* **INPUT**:
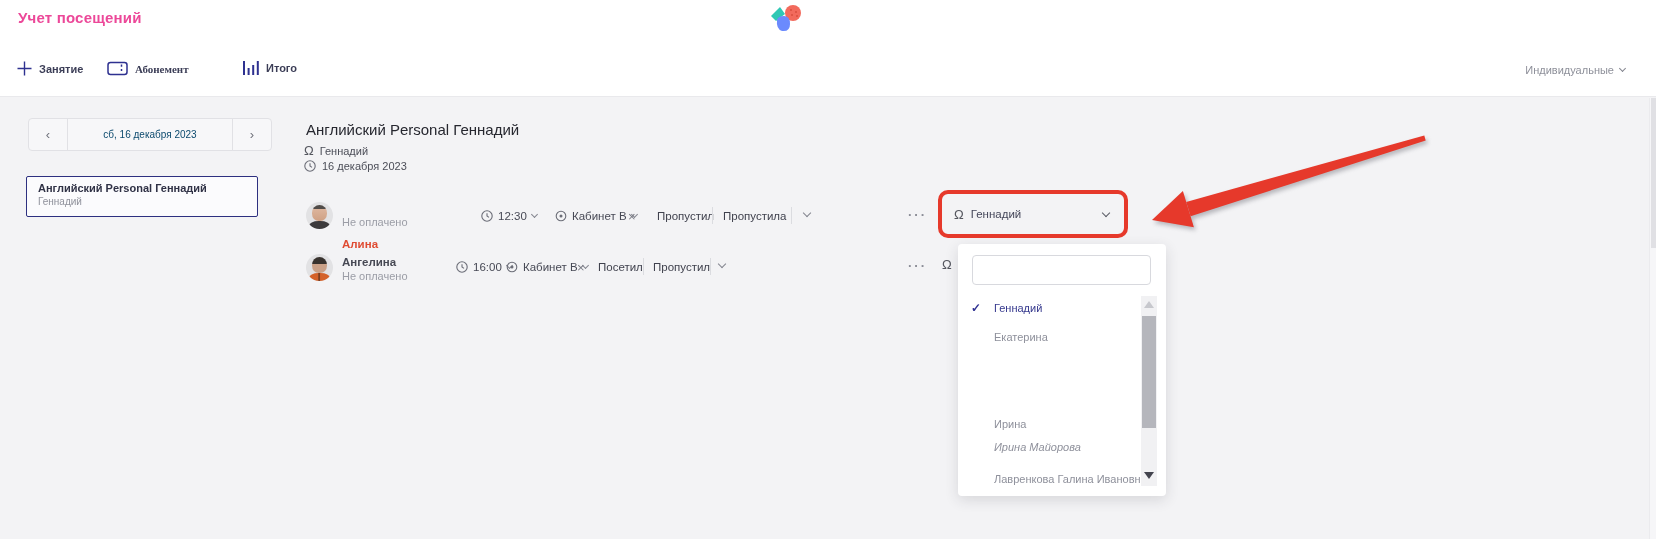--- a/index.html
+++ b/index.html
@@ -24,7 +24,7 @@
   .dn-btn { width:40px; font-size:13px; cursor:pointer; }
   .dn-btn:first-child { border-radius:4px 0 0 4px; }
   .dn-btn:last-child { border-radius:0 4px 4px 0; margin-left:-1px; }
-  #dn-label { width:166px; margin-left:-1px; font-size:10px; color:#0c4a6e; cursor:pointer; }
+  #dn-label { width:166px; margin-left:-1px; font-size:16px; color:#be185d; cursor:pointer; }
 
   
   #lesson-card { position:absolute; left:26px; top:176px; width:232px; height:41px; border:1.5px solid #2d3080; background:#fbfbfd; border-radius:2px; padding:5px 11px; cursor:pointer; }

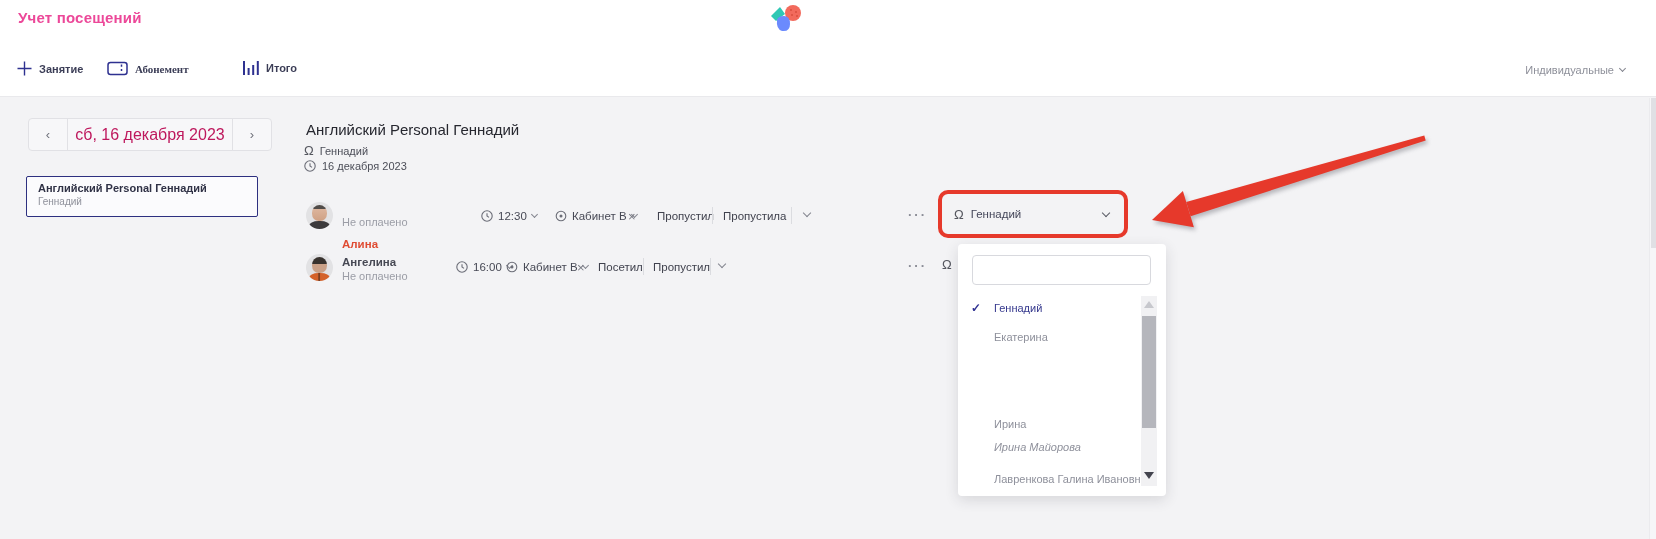--- a/index.html
+++ b/index.html
@@ -246,7 +246,7 @@
     <div class="dd-item sel" style="top:50px;">Геннадий</div>
     <div class="dd-item" style="top:79px;">Екатерина</div>
     <div class="dd-item" style="top:166px;">Ирина</div>
-    <div class="dd-item" style="top:189px;font-style:italic;">Ирина Майорова</div>
+    <div class="dd-item" style="top:207px;">Ирина Майорова</div>
     <div class="dd-item" style="top:221px;">Лавренкова Галина Ивановна</div>
     <div id="dd-scroll">
       <div id="dd-up"></div>

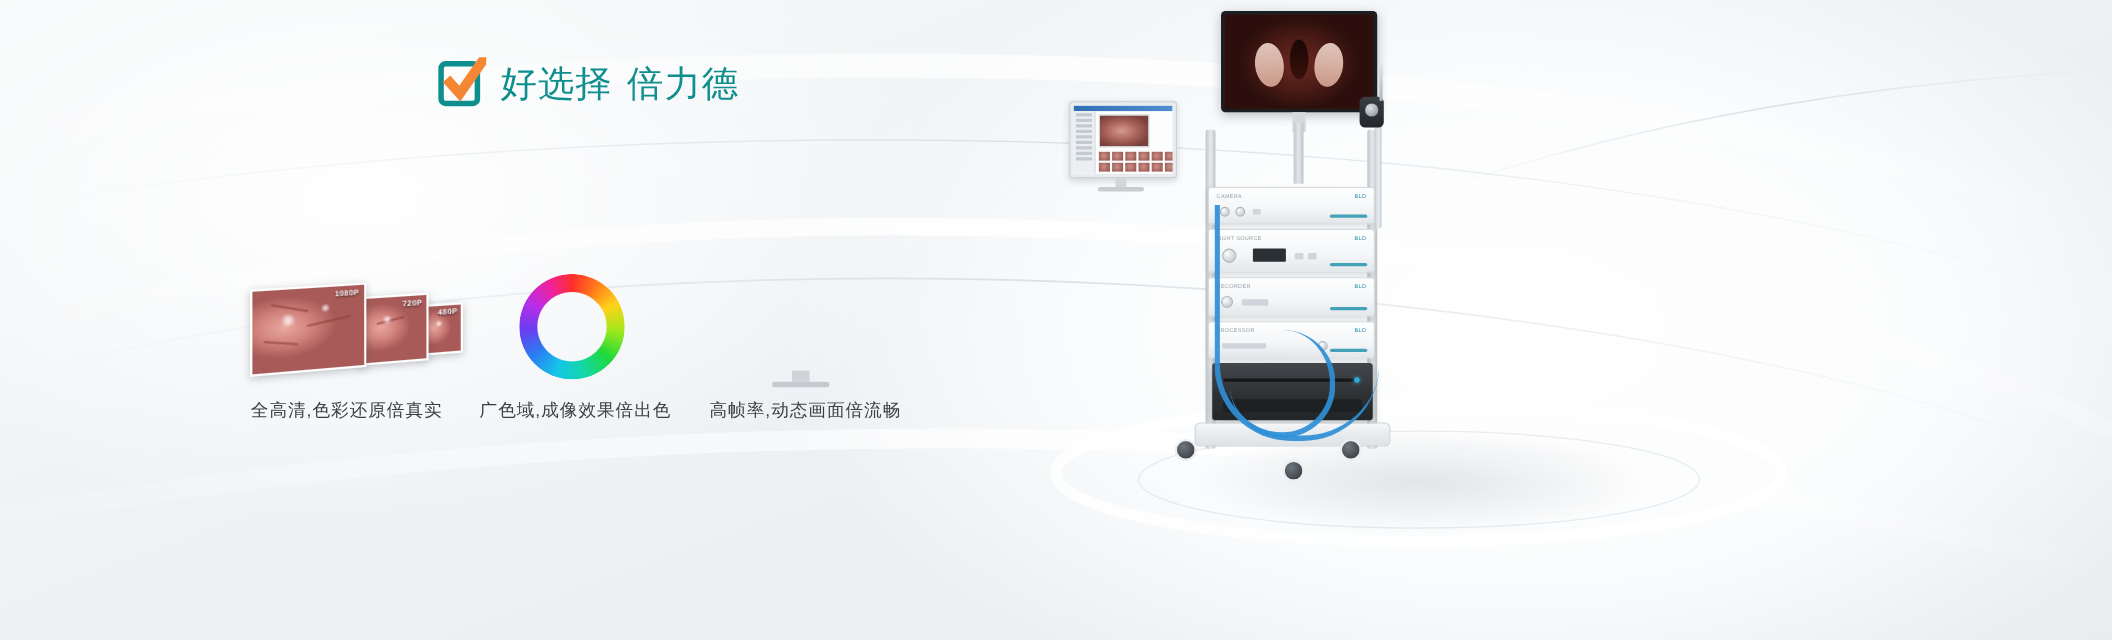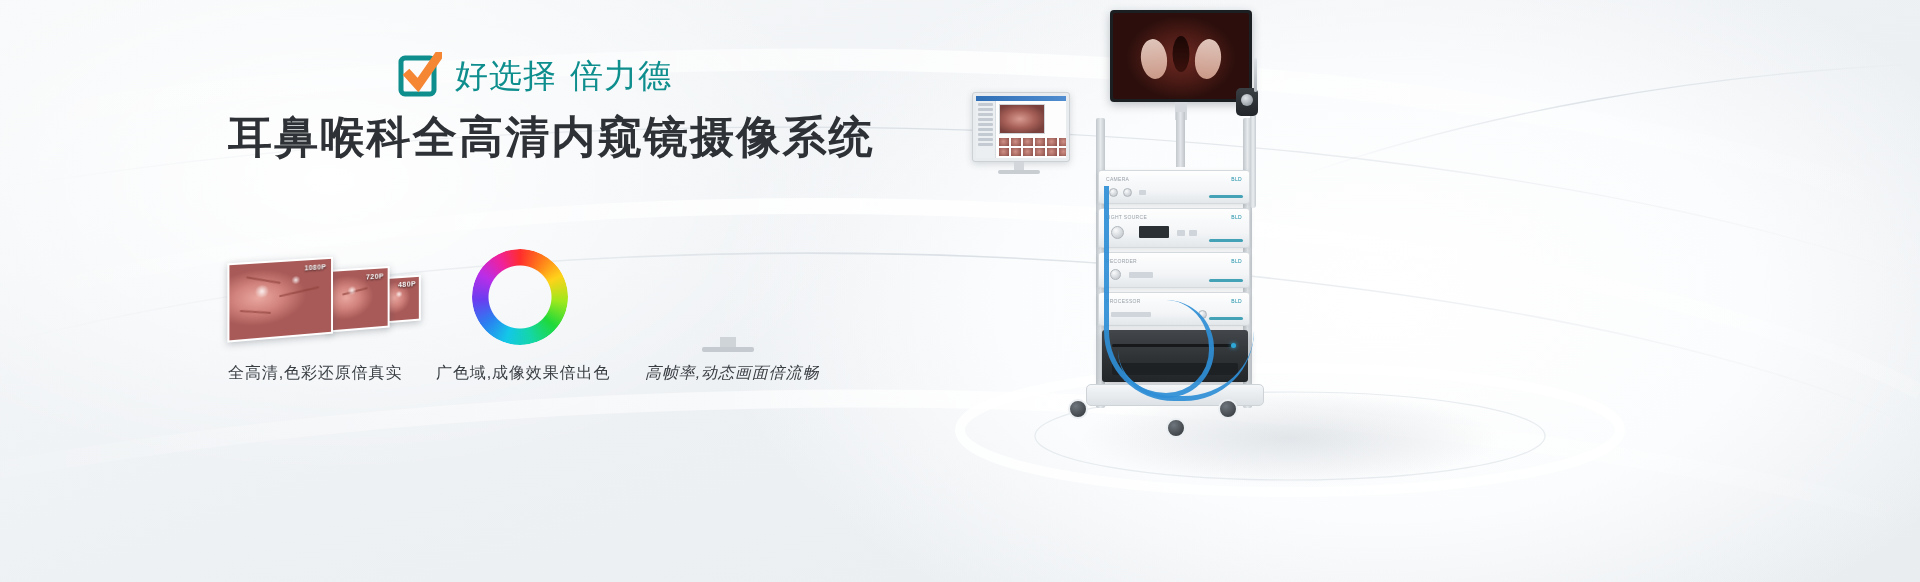--- a/index.html
+++ b/index.html
@@ -327,7 +327,6 @@
     </div>
   </div>
 
-  <div class="headline">耳鼻喉科全高清内窥镜摄像系统</div>
 
 
   <div class="features">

* **THE PROBLEM**:
Lines containing the word "size" must be found in the data above and copied.

* **COMPLETED EXERCISE**:
   .dn-btn { width:40px; font-size:13px; cursor:pointer; }
-  #dn-label { width:166px; margin-left:-1px; font-size:10px; color:#0c4a6e; cursor:pointer; }
+  #dn-label { width:166px; margin-left:-1px; font-size:16px; color:#be185d; cursor:pointer; }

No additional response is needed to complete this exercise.